Наиболее показательной моделью для исследования роли дофаминэргической системы в кодировании положительного подкрепления может служить болезнь Паркинсона, так как характерная для этого состояния обширная потеря дофамин-чувствительных нейронов является его несомненным патогенетическим механизмом и основным метаболическим нарушением. Эксперименты, направленные на сравнительное изучение обучения на основе положительного и отрицательного подкрепления с участием пациентов с болезнью Паркинсона, показали, что эти две системы подкрепления могут нарушаться независимо друг от друга. Так, у пациентов с болезнью Паркинсона страдает способность обучаться на основе положительного подкрепления, в то время как чувствительность к негативному подкреплению у них остается такой же, как у здоровых людей того же возраста.

Более того, лечение болезни Паркинсона препаратами, приводящими к подъему уровня дофамина в стрио- паллидарной системе мозга, могут менять эти особенности обучения на противоположные. То есть агонисты дофамина способны настолько повысить чувствительность к положительному подкреплению, что под влиянием лечения пациенты с болезнью Паркинсона превосходят здоровых людей того же возраста по способности учиться на положительном опыте. Одновременно с этим повышенный уровень дофамина снижает чувствительность человека к отрицательной обратной связи [21].

Противоположный болезни Паркинсона патогенетический механизм лежит в основе синдрома Туретта, при котором причиной характерных тиков, навязчивых движений и вокализаций является аномальное повышение уровня дофамина в стриатуме.

Показательно, что в обучении с вероятностным подкреплением у этой группы пациентов и у пациентов с болезнью Паркинсона до терапии наблюдаются противоположные психологические особенности. Первые эффективнее обучаются на основе положительного подкрепления (также как больные болезнью Паркинсона после лечения). Лечение пациентов с синдромом Туретта блокаторами рецепторов дофамина (типа D2) делает их более чувствительными к отрицательному подкреплению, чем к положительному (как у пациентов с болезнью Паркинсона до лечения) [36].

По-видимому, болезнь Паркинсона и синдром Туретта являются крайними вариантами отклонения уровня дофамина, в то время как сбалансированный уровень дофамина у здоровых людей обычно отражается в одинаковой успешности обучения на основе положительного и отрицательного подкрепления [21].
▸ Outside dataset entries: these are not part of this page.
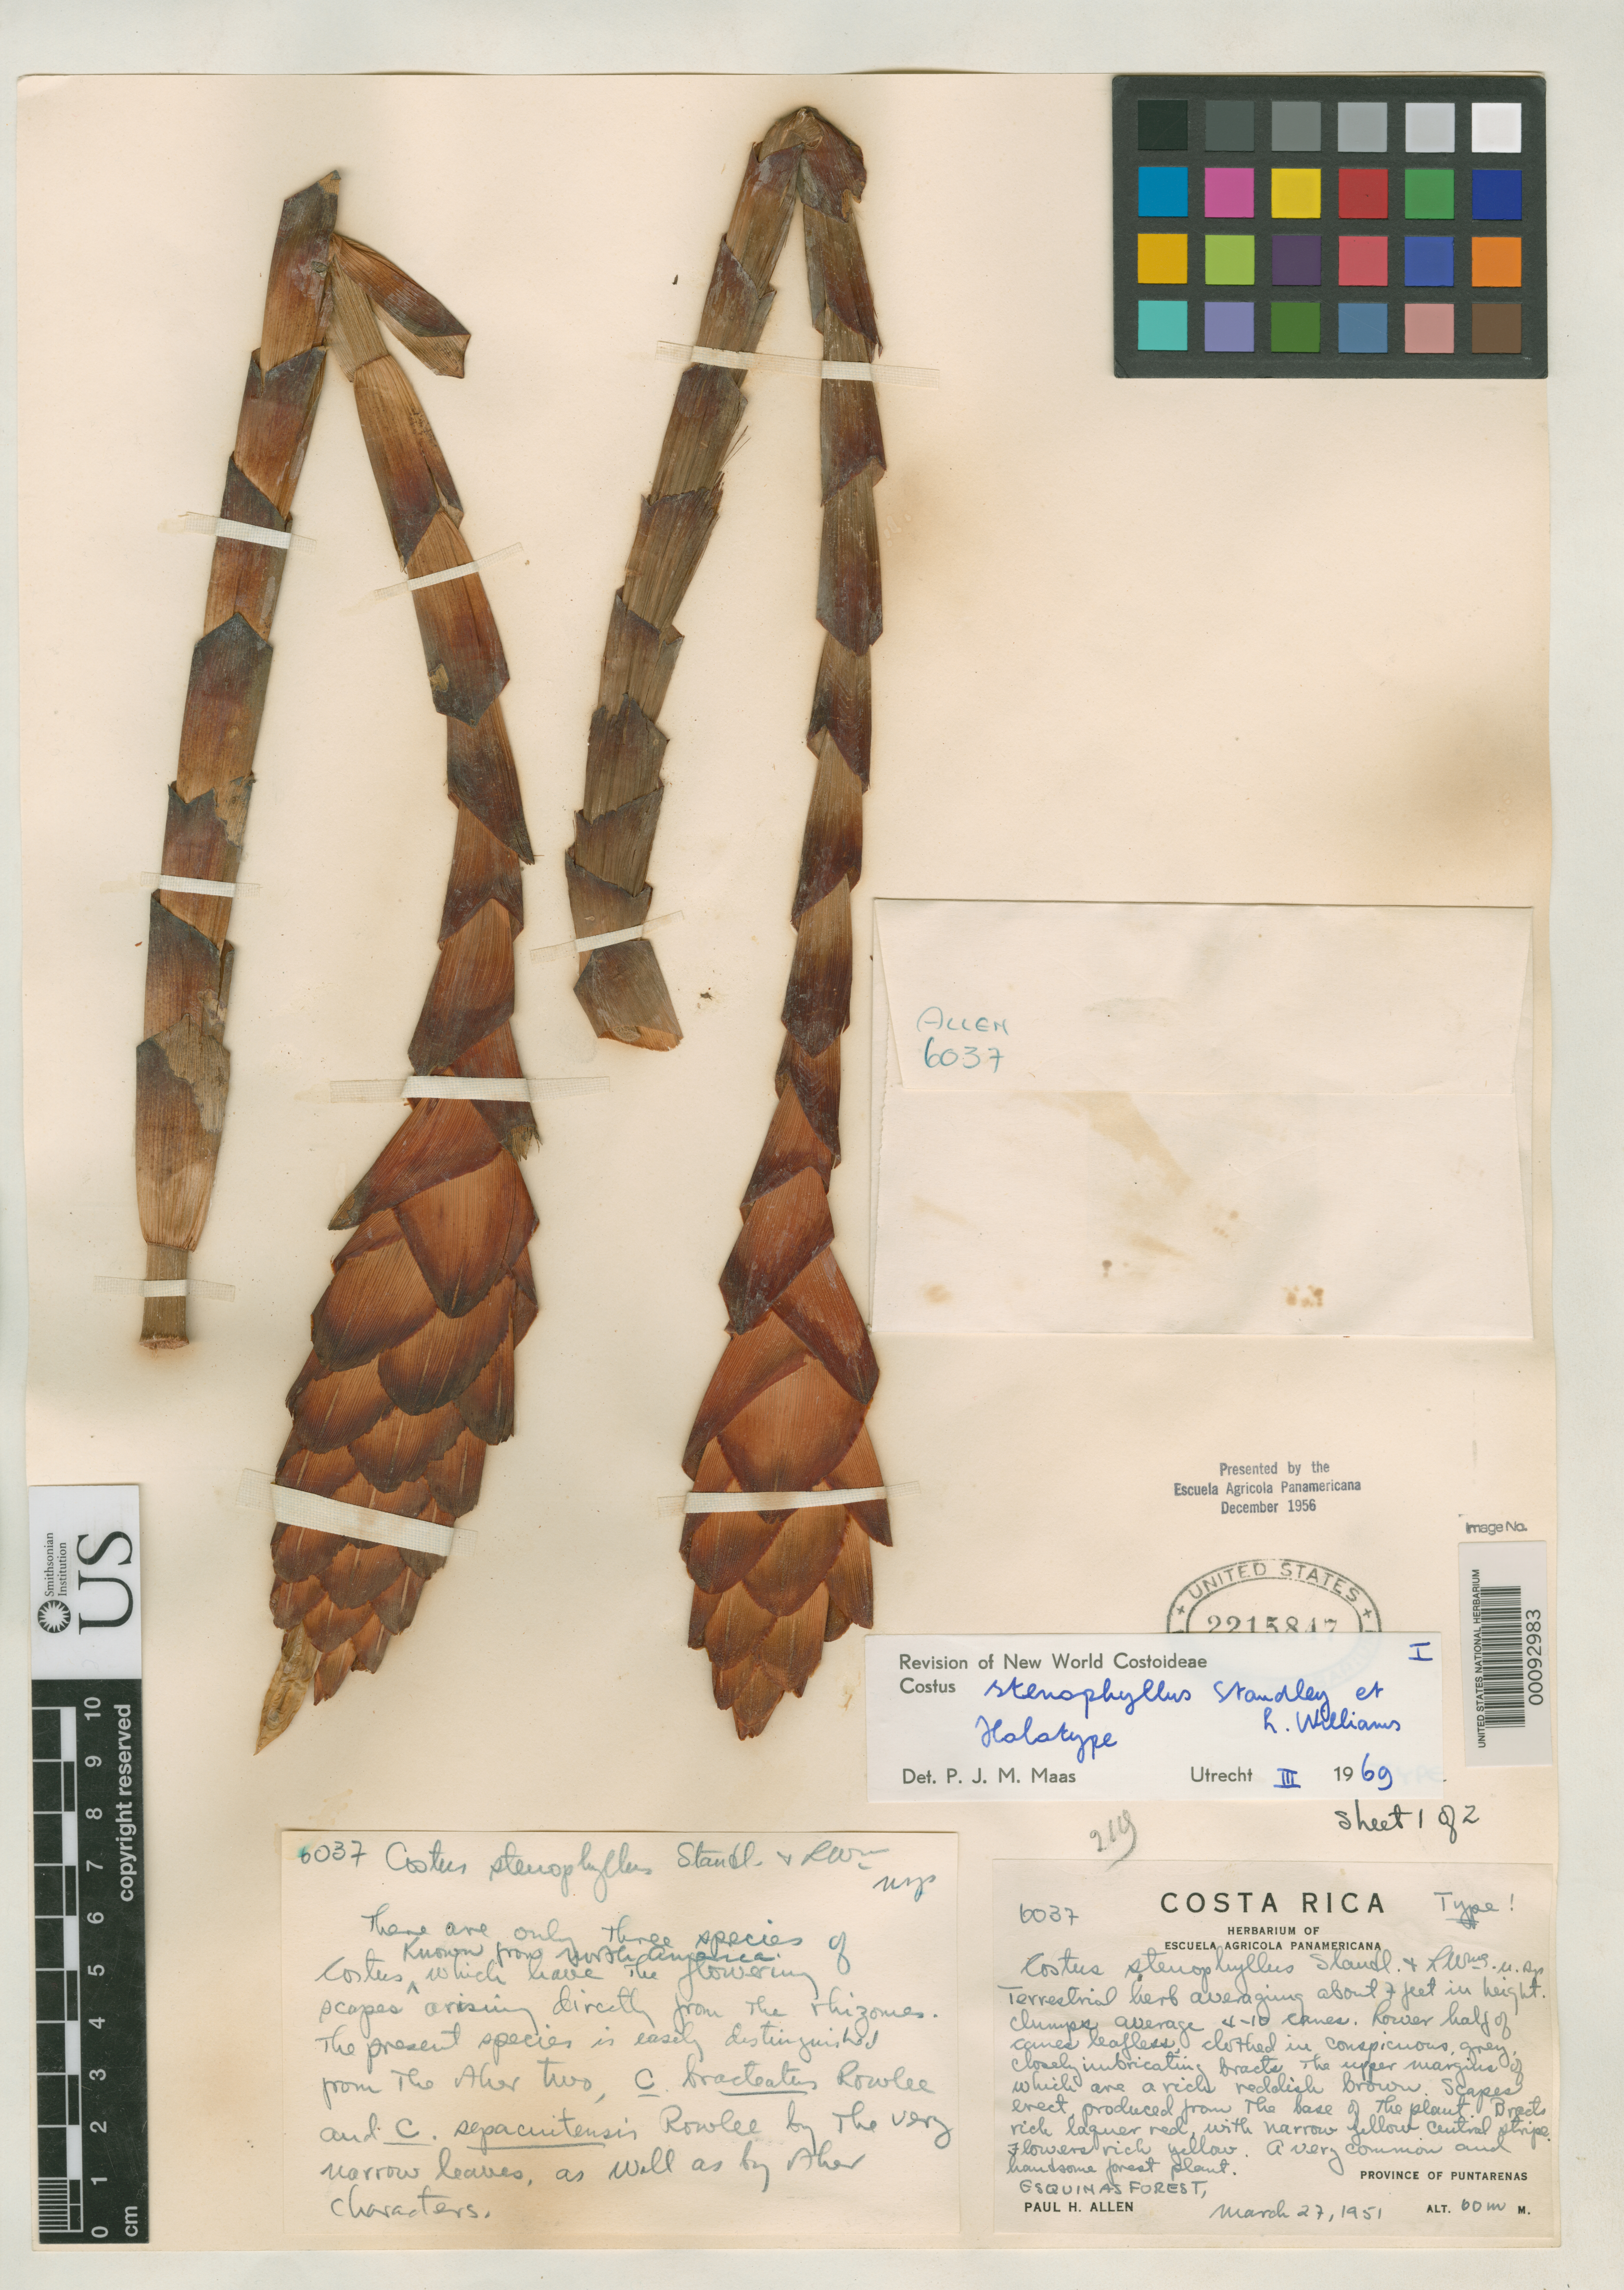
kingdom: Plantae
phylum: Tracheophyta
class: Liliopsida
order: Zingiberales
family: Costaceae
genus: Costus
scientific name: Costus stenophyllus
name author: Standl. & L.O. Williams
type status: Holotype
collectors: P. H. Allen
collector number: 6037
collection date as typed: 27 Mar 1951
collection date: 1951-03-27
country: Costa Rica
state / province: Puntarenas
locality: Esquinas forest.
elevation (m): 60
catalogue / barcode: US 2215847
Однако уровень дофамина в стрио-паллидарной системе не всегда однозначно определяет его в пре­фронтальной коре. Например, у пациентов с шизофренией на фоне повышенного количества рецепторов к дофамину в стриатуме понижен уровень дофамина на уровне префронтальной коры [21]. Кроме того, у них отмечаются спонтанные повышения активности дофамин-чувствительных нейронов безотносительно к подкреплению, что как бы имитирует эффект «неожиданности» стимула или позитивную ошибку предсказания, способствуя формированию избыточных связей [1].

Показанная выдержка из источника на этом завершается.